2. Blue-Eyed Salaryman, Niall Murtagh

What’s it really like being a foreigner in a Japanese company?

Author Niall Murtagh is an adventurous Irishman who traveled the world before eventually settling in Japan. He joins Mitsubishi Corporation as a salaryman, adopting the alias “Murata-san.” He buys a fancy suit, moves into the Mitsubishi dorms, and works long hours day after day. His world is ruled by compliance and hierarchy.

Niall and his coworkers do everything asked of them, including the employee with the lowest rank sitting the closest to the door in a meeting room or restaurant because that’s the seat most likely to be attacked if an enemy burst through the door. Basically, employees should be ready to be sacrificed for the sake of the boss “as any loyal employee should do.”

Their sense of identity would be one and the same with their company.

The years tick by, and eventually, he finds himself in the category of becoming a Mitsubishi shūshin-koyō, or “lifer.” In Japan it used to be extremely common, especially for large corporations, to hire graduates straight out of university and employ them until retirement (the term literally means “end-of-life employment”). An employer would instill company loyalty into a worker to the point that their own sense of identity would be one and the same with their role in their company.

This book investigates the Japanese corporate business culture and also reveals struggles faced by foreign workers in Japan.

3. The Stationmaster, Jiro Asada

The somber story of an aging train station and its stationmaster.

Everyone who takes the train in Japan will have seen a stationmaster at some point. They are unassuming but always present, and help Japan’s remarkably punctual train system run smoothly.

The Stationmaster is a short story about an elderly, hard-working railway man confronting his rural Hokkaido train station’s closure. Where he was once fiercely devoted and filled with pride for his life’s work, his sense of purpose slowly becomes obsolete with the aging station.

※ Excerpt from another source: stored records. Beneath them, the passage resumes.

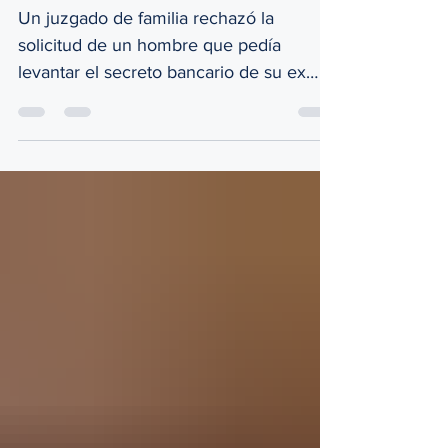
Expareja
Un juzgado de familia rechazó la
solicitud de un hombre que pedía
levantar el secreto bancario de su ex
pareja para demostrar que ella tenía
mayores ingresos y así reducir la
pensión alimentaria que paga. Los
jueces consideraron irrelevante conocer
la situación económica de la mujer, ya
que el proceso buscaba determinar si las
condiciones del padre o las necesidades
de la hija habían cambiado, por lo que
no se justificaba revisar las cuentas de la
ex pareja.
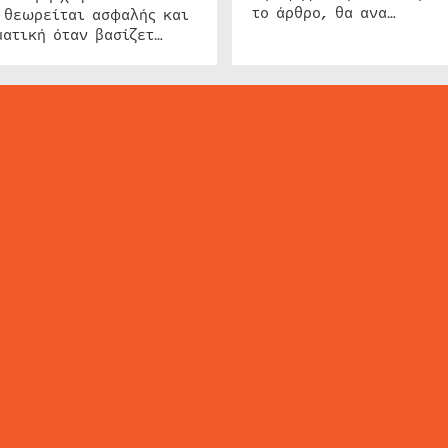
το άρθρο, θα ανα…
 θεωρείται ασφαλής και
ατική όταν βασίζετ…
ΕΙΔΗΣΕΙΣ
ΤΑ ΝΕΑ ΤΗΣ ΑΓΟΡΑΣ
SECURITY NEWS
INTERSEC NEWS
N
ΜΗΣ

The Stationmaster is the first in a collection of eight short stories by Jiro Asada. These tales examine the links between the past and the future. His characters feel real and explore the extreme mentality of Japan’s “samurai spirit” as they proudly fulfill their life’s calling while enduring modern-day hardships surrounding love and loss.

4. Naoki Hanzawa, Jun Ikeido

Oretachi baburu nyuukougumi of the Hanzawa Naoki series.

Jun Ikeido is known as Japan’s king of oshigoto, or workplace fiction. Many of his novels have been adapted into wildly popular dramas and movies. Before becoming an author, he worked in the loan department of a bank, a similar position held by his main character in the titular Naoki Hanzawa two-part series.

Naoki is a savvy and success-driven salaryman. The kind of character men across Japan look up to for inspiration. However, he finds himself in the middle of a massive scandal and makes a bold move by confronting his powerful and corrupt bosses. By exposing their shady loan deals, Naoki starts the fight of his life.

The novel’s popularity stems from how Japan’s noble salaryman could stay honest and just despite being a cog in the corporate machine. The book was adapted into a series by the same name in 2013.

5. Made in Japan and Other Japanese Business Novels, Tamae Prindle

What’s it really like being a foreigner in a Japanese company?

The seven short stories in this collection are all from old-time kezai shosetsu, or economy novels. All of which had received high praise in Japan between the ‘50s and ‘80s when the sub-genre first emerged.

Tamae Prindle, a professor of East Asian studies at Colby College, translated and compiled these shorts for students, professionals, and international audiences to help them better understand Japanese work culture during that time period.

Each of the stories revolves around Japanese corporate culture, featuring everyday people such as bank employees, salespeople, factory workers, and businessmen. One story involves sokaiyas, a uniquely Japanese phenomenon of gangsters hired to intimidate company management as a form of blackmail. Some plot points may feel outdated, but the stories give insight into the pressures of Japanese business.